─── Teks Bacaan ───

Tapi dengan adanya hal itu saya katakan BUKAN BERARTI liur anjing bersih... secara logis tetaplah kotor, karena liur dihasilkan oleh kelenjar ludah yang berfungsi untuk memudahkan proses makan dan pencernaan. Jangankan anjing, hewan lain pun sama, bahkan manusia, namun penelitian-penelitian banyak dilakukan dewasa ini sehingga banyak hal-hal baru yang tadinya kita tidak tahu, menjadi tahu.  Mengapa saya katakan bahwa hanya liur anjing yang mengenai bejana saja yang diwajibkan untuk disucikan dengan hukum 7 kali tersebut? Ada hal yang memperkuat hal tersebut yaitu :

يَسْـَٔلُونَكَ مَاذَآ أُحِلَّ لَهُمْ ۖ قُلْ أُحِلَّ لَكُمُ ٱلطَّيِّبَٰتُ ۙ وَمَا عَلَّمْتُم مِّنَ ٱلْجَوَارِحِ مُكَلِّبِينَ تُعَلِّمُونَهُنَّ مِمَّا عَلَّمَكُمُ ٱللَّهُ ۖ فَكُلُوا۟ مِمَّآ أَمْسَكْنَ عَلَيْكُمْ وَٱذْكُرُوا۟ ٱسْمَ ٱللَّهِ عَلَيْهِ ۖ وَٱتَّقُوا۟ ٱللَّهَ ۚ إِنَّ ٱللَّهَ سَرِيعُ ٱلْحِسَابِ

Mereka menanyakan kepadamu: "Apakah yang dihalalkan bagi mereka?". Katakanlah: "Dihalalkan bagimu yang baik-baik dan (buruan yang ditangkap) oleh binatang buas yang telah kamu ajar dengan melatih nya untuk berburu; kamu mengajarnya menurut apa yang telah diajarkan Allah kepadamu. Maka makanlah dari apa yang ditangkapnya untukmu, dan sebutlah nama Allah atas binatang buas itu (waktu melepaskannya). Dan bertakwalah kepada Allah, sesungguhnya Allah amat cepat hisab-Nya. (QS Al-maidaah 4)

─── Data Tersimpan ───

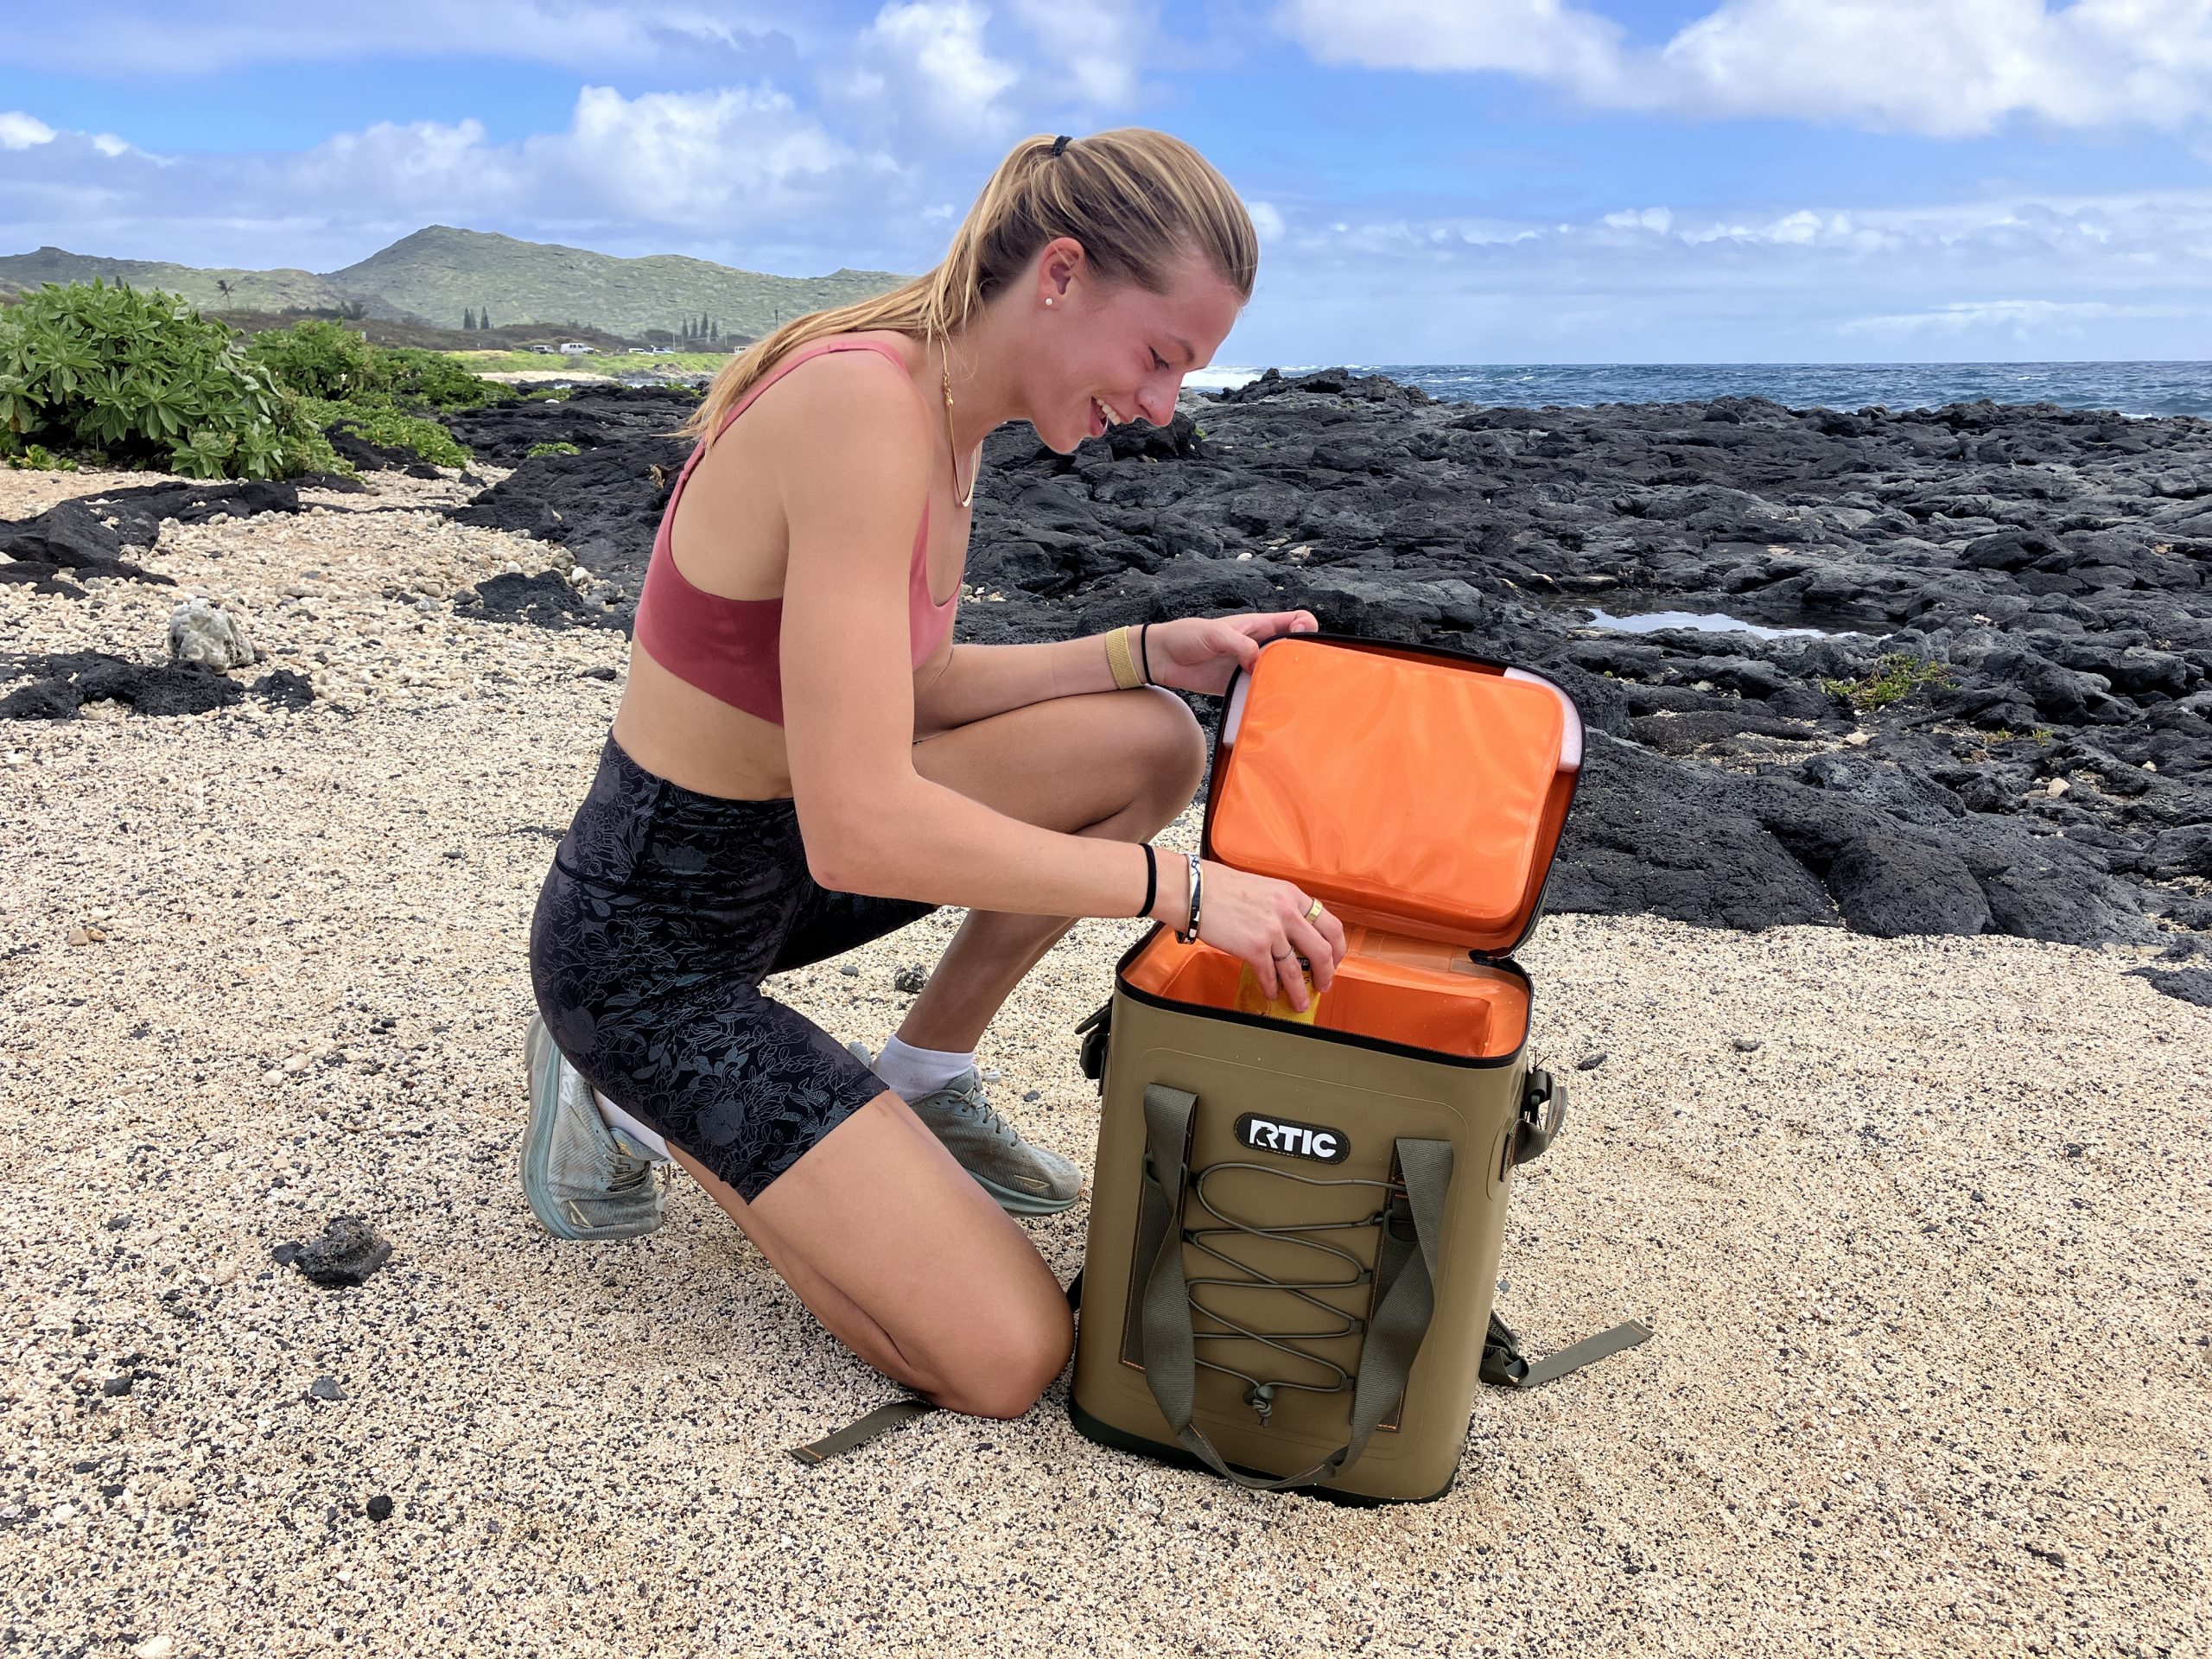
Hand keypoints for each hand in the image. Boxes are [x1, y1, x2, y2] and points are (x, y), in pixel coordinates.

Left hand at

───

▸ Ketentuan Latihan
- A) Sebutkan semua kata perintah berakhiran -lah dalam paragraf teks bacaan yang diawali dengan "Mereka menanyakan kepadamu".
- B) Menurut teks bacaan, liur dihasilkan oleh apa?

▸ Jawaban Tiap Tugas
- A) Katakanlah, makanlah, sebutlah, bertakwalah

- B) Liur dihasilkan oleh kelenjar ludah yang berfungsi untuk memudahkan proses makan dan pencernaan.